Non un è mistero che la parlamentare romana Roberta Lombardi, grande sponsor di De Vito, sia stata gelida con Raggi fino a poco prima del voto. Quando si è saputo di un armistizio Lombardi si è presentata sul palco di piazza del Popolo per parlare di casa e patrimonio pubblico: esattamente i due temi che con la vittoria di Raggi erano stati espunti dalle linee programmatiche prioritarie per far spazio a trasparenza, trasporti e rifiuti.

Si potrebbe ricostruire questa contrapposizione con precisione millimetrica, tessendo la trama di voci, screzi e polemiche. Ma in fondo servirebbe a poco, perché come spesso succede in casa M5S questa faida non avviene a causa di divergenze politiche o di diversità di impostazioni culturali. A Roma avviene ciò che nella galassia pentastellata si verifica quasi dovunque: ci sono due gruppi che si contrappongono, anche ferocemente, ma dentro lo scontro è difficile riconoscere il profilo dei contenuti e delle proposte alternative. In genere, la situazione degenera e tutto finisce con l’epurazione di una delle due correnti, ad opera di quella che ha più entrature con la Casaleggio Associati e Beppe Grillo. O si opta per la mancata presentazione della lista, come avvenuto in decine di comuni e diversi capoluoghi di provincia.

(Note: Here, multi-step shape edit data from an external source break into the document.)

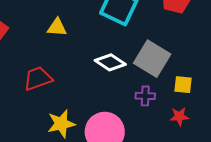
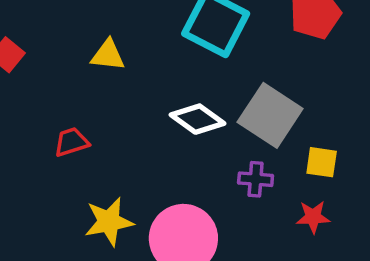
red trapezoid: (38, 79) -> (71, 142), size x0.7

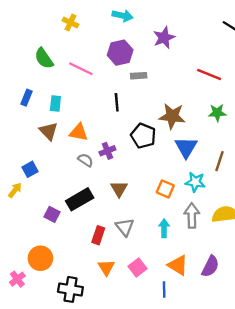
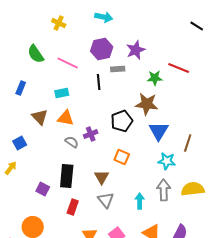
purple star: (164, 38) -> (136, 50), moved
black line: (117, 102) -> (99, 82), moved
cyan rectangle: (55, 103) -> (62, 93), moved, turned 72
green star: (217, 113) -> (155, 78), moved
black pentagon: (143, 136) -> (122, 121), turned 30
blue square: (30, 169) -> (20, 143), moved
brown triangle: (119, 189) -> (102, 177), moved
orange square: (165, 189) -> (122, 157), moved
black rectangle: (80, 199) -> (67, 176), turned -55
red rectangle: (98, 235) -> (73, 207), moved

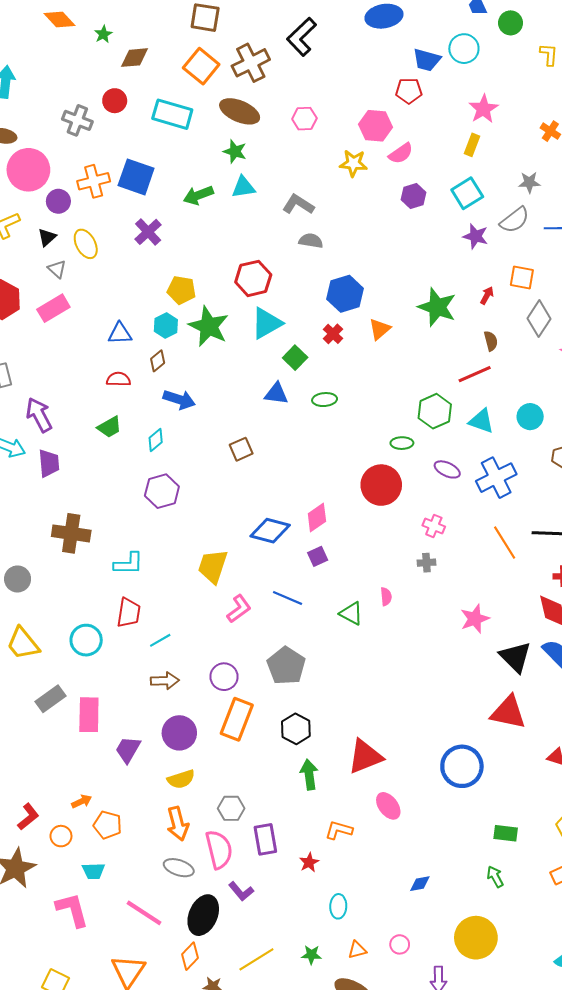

La linea più ortodossa alla casa madre milanese sarebbe quella di Virginia Raggi, la quale infatti per l’assessorato alle politiche sociali ha scelto Laura Baldassarre, considerata vicina a Luigi Di Maio. «Solo che Roma non è una città qualsiasi. Siamo sotto i riflettori. E Roberta Lombardi ha rafforzato la sua posizione, ha saputo costruire legami con pezzi di città e rendere difficile la sua defenestrazione, che non sarebbe passata sotto silenzio», ci dice un pentastellato che vuole rimanere anonimo. Così, Raggi ha stravinto le elezioni ma Marcello De Vito, forte di 6541 voti, è diventato «Mister Preferenze». I due sono costretti ad avanzare affiancati. Roma è too big to fail, lì a due passi dalla politica nazionale. Bisogna far buon viso a cattivo gioco, anche se i veti incrociati paralizzano la composizione della giunta.

La prima riunione del consiglio comunale, quella che in base ai regolamenti dovrebbe ospitare l’annuncio della squadra della sindaca, è stata procrastinata fino al 7 luglio. Già si annuncia che il 12 luglio, però, ci sarà un altro consiglio, convocato per permettere a Raggi di esporre le «linee programmatiche» della sua amministrazione. Ad esempio Lombardi e De Vito chiedono, con un pizzico di veleno e una formula che pesca dal linguaggio della politica tradizionale, un «supplemento di riflessione» circa la nomina a vice-capo di gabinetto con poteri di firma di Raffaele Marra, l’ex ufficiale della Guardia di finanza che ha ricoperto ruoli importanti con le amministrazioni di destra di Alemanno e Polverini e che dopo le polemiche verrebbe indicato soltanto come «traghettatore» pro-tempore.

Anche tra molti degli elettori del M5S, non ci si dimentica di quando Marra era al dipartimento casa del Comune e di quanto poco fece per impedire che i Piani di zona si trasformassero nell’ennesima occasione di speculare sul cemento, senza che i vincoli imposti all’edilizia agevolata venissero rispettati.